# LibreOffice / Nextcloud Office – "Due Tasks" Conditional Formatting

1. Goal and Logic

What I want to achieve Highlight whole rows in red when a task is due and must be acted on.

1.1 Core conditions

For a row to be considered due:

  1. Target Date condition

    • The Target Date in column E must be today or earlier.
    • In date math: past dates have smaller numeric values than today, and future dates have larger values.
    • So the logical check is: TODAY() >= TargetDate
  2. Is It Due flag

    • Column F (e.g., IS IT DUE) must evaluate to TRUE.
    • Typically this is a formula in F2 like: =TODAY() >= E2 which returns TRUE when the target date is today or in the past.
  3. Target Date must exist

    • I don’t want empty rows or rows without a target date to turn red.
    • So column E must contain a real date value, not text and not blank.

1.2 Combined logical test

To safely check all three rules inside Conditional Formatting, I use:

AND(ISNUMBER($E2); $F2=TRUE())
  • ISNUMBER($E2) → TRUE only if there is a valid date in column E for that row.
  • $F2=TRUE() → TRUE only if the IS IT DUE column is TRUE.
  • AND() → both conditions must be TRUE for the row to be highlighted.
  • The $ locks the column, while the row number (2,3,4,…) is allowed to change as the rule is applied down the sheet.

If either there is no date in E or F is FALSE, the row stays unformatted.

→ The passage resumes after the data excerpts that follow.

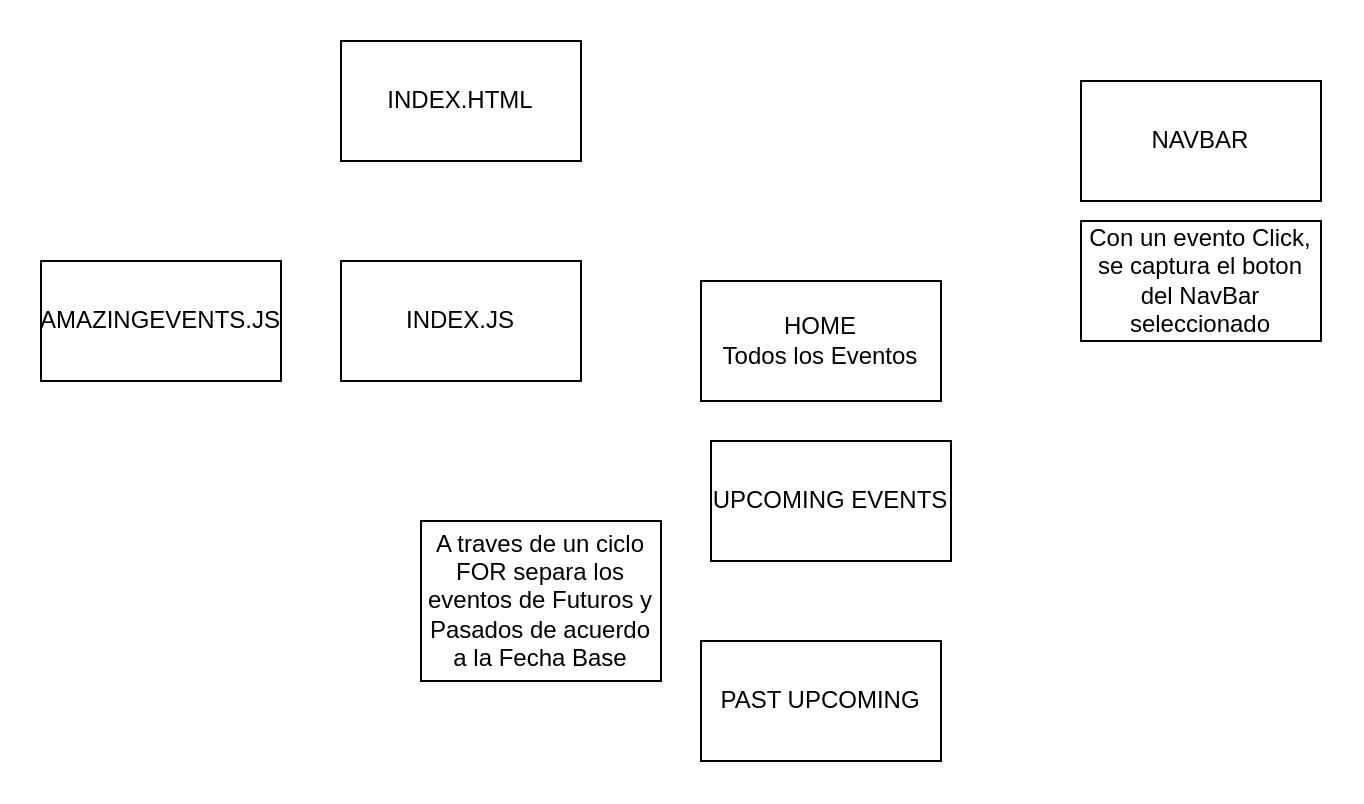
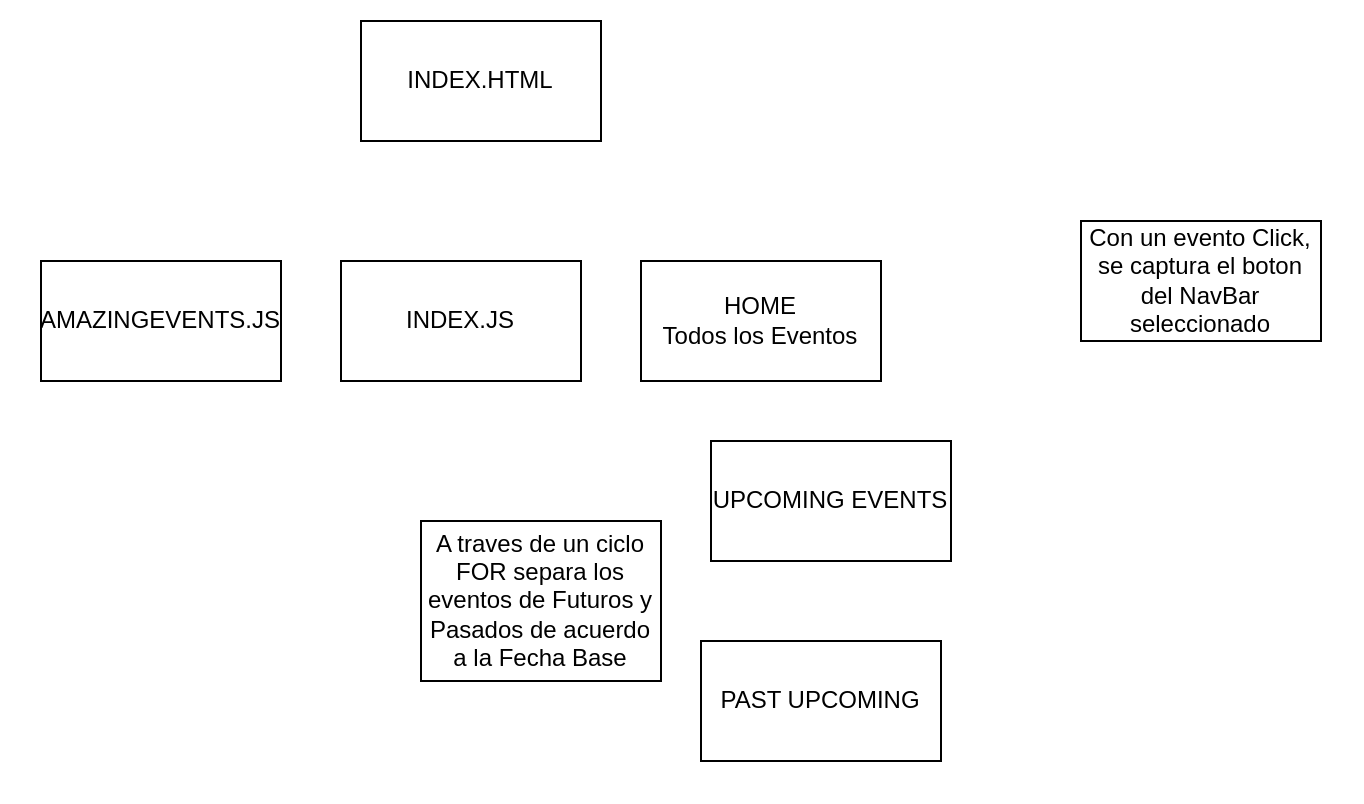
  <mxCell id="0" />
  <mxCell id="1" parent="0" />
- <mxCell id="2" value="INDEX.HTML" style="rounded=0;whiteSpace=wrap;html=1;" vertex="1" parent="1"><mxGeometry x="170" y="20" width="120" height="60" as="geometry" /></mxCell>
+ <mxCell id="2" value="INDEX.HTML" style="rounded=0;whiteSpace=wrap;html=1;" vertex="1" parent="1"><mxGeometry x="180" y="10" width="120" height="60" as="geometry" /></mxCell>
  <mxCell id="3" value="INDEX.JS" style="rounded=0;whiteSpace=wrap;html=1;" vertex="1" parent="1"><mxGeometry x="170" y="130" width="120" height="60" as="geometry" /></mxCell>
  <mxCell id="4" value="AMAZINGEVENTS.JS" style="rounded=0;whiteSpace=wrap;html=1;" vertex="1" parent="1"><mxGeometry x="20" y="130" width="120" height="60" as="geometry" /></mxCell>
- <mxCell id="5" value="HOME&lt;br&gt;Todos los Eventos" style="rounded=0;whiteSpace=wrap;html=1;" vertex="1" parent="1"><mxGeometry x="350" y="140" width="120" height="60" as="geometry" /></mxCell>
+ <mxCell id="5" value="HOME&lt;br&gt;Todos los Eventos" style="rounded=0;whiteSpace=wrap;html=1;" vertex="1" parent="1"><mxGeometry x="320" y="130" width="120" height="60" as="geometry" /></mxCell>
  <mxCell id="6" value="UPCOMING EVENTS" style="rounded=0;whiteSpace=wrap;html=1;" vertex="1" parent="1"><mxGeometry x="355" y="220" width="120" height="60" as="geometry" /></mxCell>
  <mxCell id="7" value="PAST UPCOMING" style="rounded=0;whiteSpace=wrap;html=1;" vertex="1" parent="1"><mxGeometry x="350" y="320" width="120" height="60" as="geometry" /></mxCell>
  <mxCell id="8" value="A traves de un ciclo FOR separa los eventos de Futuros y Pasados de acuerdo a la Fecha Base" style="rounded=0;whiteSpace=wrap;html=1;" vertex="1" parent="1"><mxGeometry x="210" y="260" width="120" height="80" as="geometry" /></mxCell>
- <mxCell id="9" value="NAVBAR" style="rounded=0;whiteSpace=wrap;html=1;" vertex="1" parent="1"><mxGeometry x="540" y="40" width="120" height="60" as="geometry" /></mxCell>
  <mxCell id="10" value="Con un evento Click, se captura el boton del NavBar seleccionado" style="rounded=0;whiteSpace=wrap;html=1;" vertex="1" parent="1"><mxGeometry x="540" y="110" width="120" height="60" as="geometry" /></mxCell>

2. Step‑by‑Step: Create the Red "Due" Row Formatting

Step 0 – Prepare the sheet

  1. Make sure column E contains real dates (the formula bar shows something like 11/14/2025, not 251114).
  2. Make sure column F returns actual TRUE/FALSE values (from a formula like =TODAY()>=E2).

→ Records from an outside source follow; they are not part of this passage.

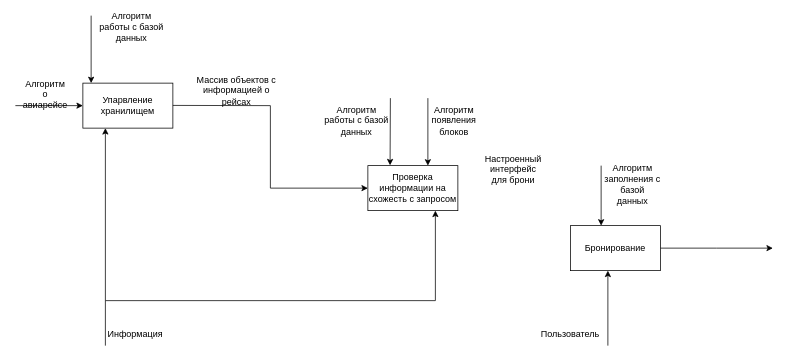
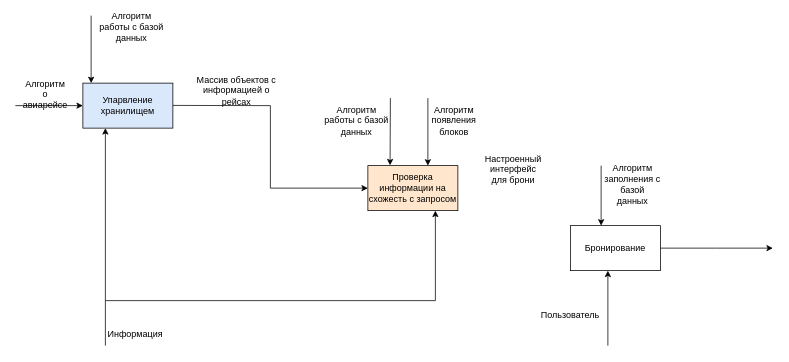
  <mxCell id="0" />
  <mxCell id="1" parent="0" />
- <mxCell id="2" value="Проверка информации на схожесть с запросом" style="rounded=0;whiteSpace=wrap;html=1;" parent="1" vertex="1"><mxGeometry x="490" y="220" width="120" height="60" as="geometry" /></mxCell>
- <mxCell id="3" value="Упарвление хранилищем" style="rounded=0;whiteSpace=wrap;html=1;" parent="1" vertex="1"><mxGeometry x="110" y="110" width="120" height="60" as="geometry" /></mxCell>
+ <mxCell id="2" value="Проверка информации на схожесть с запросом" style="rounded=0;whiteSpace=wrap;html=1;fillColor=#ffe6cc;" parent="1" vertex="1"><mxGeometry x="490" y="220" width="120" height="60" as="geometry" /></mxCell>
+ <mxCell id="3" value="Упарвление хранилищем" style="rounded=0;whiteSpace=wrap;html=1;fillColor=#dae8fc;" parent="1" vertex="1"><mxGeometry x="110" y="110" width="120" height="60" as="geometry" /></mxCell>
  <mxCell id="4" value="" style="endArrow=classic;html=1;rounded=0;entryX=0.25;entryY=0;entryDx=0;entryDy=0;" parent="1" edge="1"><mxGeometry width="50" height="50" relative="1" as="geometry"><mxPoint x="121" y="20" as="sourcePoint" /><mxPoint x="121" y="110" as="targetPoint" /></mxGeometry></mxCell>
  <mxCell id="5" value="" style="endArrow=classic;html=1;rounded=0;entryX=0;entryY=0.5;entryDx=0;entryDy=0;" parent="1" target="3" edge="1"><mxGeometry width="50" height="50" relative="1" as="geometry"><mxPoint x="20" y="140" as="sourcePoint" /><mxPoint x="0" y="110" as="targetPoint" /></mxGeometry></mxCell>
  <mxCell id="6" value="" style="endArrow=classic;html=1;rounded=0;entryX=0;entryY=0.5;entryDx=0;entryDy=0;" parent="1" target="2" edge="1"><mxGeometry width="50" height="50" relative="1" as="geometry"><mxPoint x="230" y="139.71" as="sourcePoint" /><mxPoint x="370" y="140" as="targetPoint" /><Array as="points"><mxPoint x="360" y="140" /><mxPoint x="360" y="250" /></Array></mxGeometry></mxCell>
  <mxCell id="7" value="" style="endArrow=classic;html=1;rounded=0;entryX=0.289;entryY=0.995;entryDx=0;entryDy=0;entryPerimeter=0;" parent="1" edge="1"><mxGeometry width="50" height="50" relative="1" as="geometry"><mxPoint x="140" y="400" as="sourcePoint" /><mxPoint x="140" y="170" as="targetPoint" /></mxGeometry></mxCell>
  <mxCell id="8" value="Алгоритм о авиарейсе" style="text;html=1;align=center;verticalAlign=middle;whiteSpace=wrap;rounded=0;" parent="1" vertex="1"><mxGeometry x="30" y="110" width="60" height="30" as="geometry" /></mxCell>
  <mxCell id="9" value="Массив объектов с информацией о рейсах" style="text;html=1;align=center;verticalAlign=middle;whiteSpace=wrap;rounded=0;" parent="1" vertex="1"><mxGeometry x="260" y="100" width="110" height="40" as="geometry" /></mxCell>
  <mxCell id="10" value="Информация" style="text;html=1;align=center;verticalAlign=middle;whiteSpace=wrap;rounded=0;" parent="1" vertex="1"><mxGeometry x="140" y="430" width="80" height="30" as="geometry" /></mxCell>
  <mxCell id="11" value="" style="endArrow=classic;html=1;rounded=0;entryX=0.08;entryY=-0.007;entryDx=0;entryDy=0;entryPerimeter=0;" parent="1" edge="1"><mxGeometry width="50" height="50" relative="1" as="geometry"><mxPoint x="520" y="130" as="sourcePoint" /><mxPoint x="519.6" y="219.58" as="targetPoint" /></mxGeometry></mxCell>
  <mxCell id="12" value="Алгоритм работы с базой данных" style="text;html=1;align=center;verticalAlign=middle;whiteSpace=wrap;rounded=0;" parent="1" vertex="1"><mxGeometry x="430" y="140" width="90" height="40" as="geometry" /></mxCell>
  <mxCell id="13" value="" style="endArrow=classic;html=1;rounded=0;entryX=0.08;entryY=-0.007;entryDx=0;entryDy=0;entryPerimeter=0;" parent="1" edge="1"><mxGeometry width="50" height="50" relative="1" as="geometry"><mxPoint x="570" y="130" as="sourcePoint" /><mxPoint x="570" y="220" as="targetPoint" /></mxGeometry></mxCell>
  <mxCell id="14" value="Алгоритм появления блоков" style="text;html=1;align=center;verticalAlign=middle;whiteSpace=wrap;rounded=0;" parent="1" vertex="1"><mxGeometry x="570" y="140" width="70" height="40" as="geometry" /></mxCell>
  <mxCell id="15" value="" style="endArrow=classic;html=1;rounded=0;entryX=0.75;entryY=1;entryDx=0;entryDy=0;" parent="1" target="2" edge="1"><mxGeometry width="50" height="50" relative="1" as="geometry"><mxPoint x="140" y="460" as="sourcePoint" /><mxPoint x="520" y="350" as="targetPoint" /><Array as="points"><mxPoint x="140" y="400" /><mxPoint x="580" y="400" /></Array></mxGeometry></mxCell>
  <mxCell id="16" style="edgeStyle=orthogonalEdgeStyle;rounded=0;orthogonalLoop=1;jettySize=auto;html=1;" parent="1" source="17" edge="1"><mxGeometry relative="1" as="geometry"><mxPoint x="1030" y="330" as="targetPoint" /></mxGeometry></mxCell>
  <mxCell id="17" value="Бронирование" style="rounded=0;whiteSpace=wrap;html=1;" parent="1" vertex="1"><mxGeometry x="760" y="300" width="120" height="60" as="geometry" /></mxCell>
  <mxCell id="18" value="Настроенный интерфейс для брони" style="text;html=1;align=center;verticalAlign=middle;whiteSpace=wrap;rounded=0;" parent="1" vertex="1"><mxGeometry x="654" y="210" width="60" height="30" as="geometry" /></mxCell>
  <mxCell id="19" value="" style="endArrow=classic;html=1;rounded=0;" parent="1" edge="1"><mxGeometry width="50" height="50" relative="1" as="geometry"><mxPoint x="810" y="460" as="sourcePoint" /><mxPoint x="810" y="360" as="targetPoint" /></mxGeometry></mxCell>
- <mxCell id="20" value="Пользователь" style="text;html=1;align=center;verticalAlign=middle;whiteSpace=wrap;rounded=0;" parent="1" vertex="1"><mxGeometry x="730" y="430" width="60" height="30" as="geometry" /></mxCell>
+ <mxCell id="20" value="Пользователь" style="text;html=1;align=center;verticalAlign=middle;whiteSpace=wrap;rounded=0;" parent="1" vertex="1"><mxGeometry x="730" y="405" width="60" height="30" as="geometry" /></mxCell>
  <mxCell id="21" value="" style="endArrow=classic;html=1;rounded=0;" parent="1" edge="1"><mxGeometry width="50" height="50" relative="1" as="geometry"><mxPoint x="801" y="220" as="sourcePoint" /><mxPoint x="801" y="300" as="targetPoint" /></mxGeometry></mxCell>
  <mxCell id="22" value="Алгоритм заполнения&lt;span style=&quot;background-color: initial;&quot;&gt;&amp;nbsp;с базой данных&lt;/span&gt;" style="text;html=1;align=center;verticalAlign=middle;whiteSpace=wrap;rounded=0;" parent="1" vertex="1"><mxGeometry x="813" y="230" width="60" height="30" as="geometry" /></mxCell>
  <mxCell id="23" value="Алгоритм работы с базой данных" style="text;html=1;align=center;verticalAlign=middle;whiteSpace=wrap;rounded=0;" vertex="1" parent="1"><mxGeometry x="130" y="20" width="90" height="30" as="geometry" /></mxCell>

Step 1 – Select the rows to be formatted

  1. Click and drag to select the full range of rows you want to affect, for example:

    • A2:F200 (or A2:XFD25839 if you want the rule across the whole row).

This tells Calc which rows will change color when the condition is met.


Step 2 – Open Conditional Formatting Manager

  1. Go to the menu/ribbon: Format → Conditional → Manage… (or in the Ribbon: Conditional → Manage…)

  2. In the Conditional Formatting dialog, make sure the Cell Range at the bottom matches the rows you selected (e.g., A2:F200 or A2:XFD25839).


Step 3 – Add a new condition

  1. Click Add (if needed) to insert a new condition line.
  2. In Condition 1, change the dropdown from something like Cell value is to Formula is.
  3. In the formula box, enter:
AND(ISNUMBER($E2); $F2=TRUE())

This encodes the logic:

  • Column E has a valid date and
  • Column F is TRUE → then the condition is satisfied.

Step 4 – Define the red row style

  1. In Apply Style, click the dropdown and choose New Style… (or an existing style if you already made one).
  2. In the style dialog:

    • Give it a clear name like red-bg-cell-251115 or DueRowRed.
    • Go to the Background tab and choose a red or light red fill color.
    • Optionally, set text to Bold or change the font color for emphasis.
  3. Click OK to save the style.

Back in the Conditional Formatting dialog, your new style should now be selected in Apply Style.


Step 5 – Apply and test

  1. Click OK to close the Conditional Formatting dialog.
  2. Test a few rows:

    • Put a valid date in E2 that is today or in the past.
    • Make sure F2 evaluates to TRUE (=TODAY()>=E2).
    • The entire row (A2:F2 or A2:… depending on your range) should now turn red with the style you defined.
  3. Test edge cases:

    • Blank E cell with F=TRUE → row should not turn red.
    • Future date in E with F=TRUE → formula in F should turn FALSE (if =TODAY()>=E2), and the row should not be red.
    • Non-date text in E → ISNUMBER($E2) returns FALSE, so the row remains unformatted.

Once confirmed, you now have a sheet where:

  • Only rows with a valid Target Date AND marked as due will highlight in red, clearly signaling they need action.

3. Summary Logic

  • Business rule: A task is due for action when it has a target date (E) that is today or earlier, and the IS IT DUE flag (F) is TRUE.
  • Formula column (F) checks date vs today: =TODAY()>=E2
  • Conditional format on the row checks: AND(ISNUMBER($E2); $F2=TRUE())
  • Result: Only real, due tasks light up red for attention; incomplete or future tasks stay neutral.